Italian Matteo Fabbri was a child when he saw Jurassic Park. Since then, he dreamed of becoming a paleontologist. His life is dedicated to the study of dinosaurs. For, he made interesting findings. For example, he discovered that the largest carnivorous dinosaur was aquatic.

The largest carnivorous dinosaur was aquatic. It is the Spinosaurus.
The largest carnivorous dinosaur was aquatic. It is the Spinosaurus.

Long discussion

Fabbri now works at the Field Museum in Chicago, in the United States. He studied dinosaurs that lived in aquatic environments 100 million years ago. They are the Spinosaurus, which were the largest carnivorous dinosaurs. They published the finding in the journal Nature.

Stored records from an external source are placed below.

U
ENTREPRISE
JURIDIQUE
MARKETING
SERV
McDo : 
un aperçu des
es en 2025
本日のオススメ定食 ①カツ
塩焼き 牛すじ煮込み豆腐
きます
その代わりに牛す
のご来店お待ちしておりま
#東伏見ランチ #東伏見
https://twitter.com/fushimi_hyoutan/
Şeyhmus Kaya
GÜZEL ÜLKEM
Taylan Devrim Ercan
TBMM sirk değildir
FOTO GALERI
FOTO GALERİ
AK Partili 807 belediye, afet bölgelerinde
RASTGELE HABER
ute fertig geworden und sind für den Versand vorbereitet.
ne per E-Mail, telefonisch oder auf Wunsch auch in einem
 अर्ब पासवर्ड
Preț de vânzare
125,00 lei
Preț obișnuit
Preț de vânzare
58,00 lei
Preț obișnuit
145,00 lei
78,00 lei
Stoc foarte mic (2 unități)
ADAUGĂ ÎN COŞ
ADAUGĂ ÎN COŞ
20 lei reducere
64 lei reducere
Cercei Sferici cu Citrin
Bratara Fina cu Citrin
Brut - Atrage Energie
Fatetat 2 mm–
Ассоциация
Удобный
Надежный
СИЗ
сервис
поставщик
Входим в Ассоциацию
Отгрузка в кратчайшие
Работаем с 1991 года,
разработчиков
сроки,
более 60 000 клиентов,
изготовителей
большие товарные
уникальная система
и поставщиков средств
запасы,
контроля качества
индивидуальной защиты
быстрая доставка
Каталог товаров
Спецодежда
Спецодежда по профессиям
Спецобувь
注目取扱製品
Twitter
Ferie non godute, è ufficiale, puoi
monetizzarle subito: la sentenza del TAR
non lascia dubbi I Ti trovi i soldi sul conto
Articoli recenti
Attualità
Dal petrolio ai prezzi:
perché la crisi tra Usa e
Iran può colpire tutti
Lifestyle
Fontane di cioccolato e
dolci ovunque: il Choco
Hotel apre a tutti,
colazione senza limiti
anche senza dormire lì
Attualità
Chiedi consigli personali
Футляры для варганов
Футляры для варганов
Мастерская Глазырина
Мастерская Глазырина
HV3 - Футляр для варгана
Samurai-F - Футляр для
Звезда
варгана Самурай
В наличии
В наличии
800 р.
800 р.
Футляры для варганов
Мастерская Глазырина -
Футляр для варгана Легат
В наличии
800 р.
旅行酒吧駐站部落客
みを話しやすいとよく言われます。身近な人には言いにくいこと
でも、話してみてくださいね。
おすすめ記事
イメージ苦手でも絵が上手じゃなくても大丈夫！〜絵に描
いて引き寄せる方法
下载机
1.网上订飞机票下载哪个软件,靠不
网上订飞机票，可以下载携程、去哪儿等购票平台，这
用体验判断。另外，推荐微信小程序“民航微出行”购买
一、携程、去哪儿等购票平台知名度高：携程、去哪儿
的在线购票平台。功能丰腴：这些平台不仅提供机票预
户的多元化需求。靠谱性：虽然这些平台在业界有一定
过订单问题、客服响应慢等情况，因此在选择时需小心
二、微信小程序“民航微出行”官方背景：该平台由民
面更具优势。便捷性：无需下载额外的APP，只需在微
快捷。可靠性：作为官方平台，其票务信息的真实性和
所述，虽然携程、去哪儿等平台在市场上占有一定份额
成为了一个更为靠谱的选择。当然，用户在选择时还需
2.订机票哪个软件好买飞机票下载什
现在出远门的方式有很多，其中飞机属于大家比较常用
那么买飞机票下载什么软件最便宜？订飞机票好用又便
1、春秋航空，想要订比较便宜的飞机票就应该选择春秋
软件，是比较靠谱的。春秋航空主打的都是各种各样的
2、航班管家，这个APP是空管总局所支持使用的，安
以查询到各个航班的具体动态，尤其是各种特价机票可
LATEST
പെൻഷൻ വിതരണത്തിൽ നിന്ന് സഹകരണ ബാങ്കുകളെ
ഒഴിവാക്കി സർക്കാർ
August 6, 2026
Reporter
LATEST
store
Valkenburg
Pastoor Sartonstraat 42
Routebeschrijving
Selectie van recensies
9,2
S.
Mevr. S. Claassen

The first Spinosaurus fossils were found in Egypt in the 1910s. They had long, narrow skulls like today’s crocodiles. Their spines were shaped like a sail. Some researchers argued that Spinosaurs had been able to move in water.

In 2020 a huge number of isolated Spinosaurid teeth appeared in the Sahara Desert in Africa in river deposits. “It generated an important debate on whether Spinosaurs were aquatic,” Dr. Diego Pol told Infobae. He is a Conicet researcher.

The tail of a Spinosaurus that was unknown was also found. It showed a shape similar to that of aquatic crocodiles that use it for locomotion in water. The team of Fabbri, Pol and other researchers set out to find answers.

The first fossil of this dinosaur turned up in Egypt more than 100 years ago.
The first fossil of this dinosaur appeared in Egypt more than 100 years ago.

Moving in the water

“There was an idea that the bones of animals moving underwater are denser than those of land animals. We compiled a database of over 200 species to develop a statistical method. It predicts with more than 90% certainty whether the animal is aquatic or terrestrial,” Pol emphasized.

“The only group of dinosaurs that has a bone density like that of aquatic animals were the Spinosaurs,” Pol commented, “As far as we know they are more freshwater.”

what happened 100 million years ago, and why did they invade the aquatic environment? Many questions remain up in the air.

“A whole group of dinosaurs were able to swim underwater. The largest carnivorous dinosaur was aquatic. We underestimate the diversity of ecologies that characterize the evolution of non-avian dinosaurs.”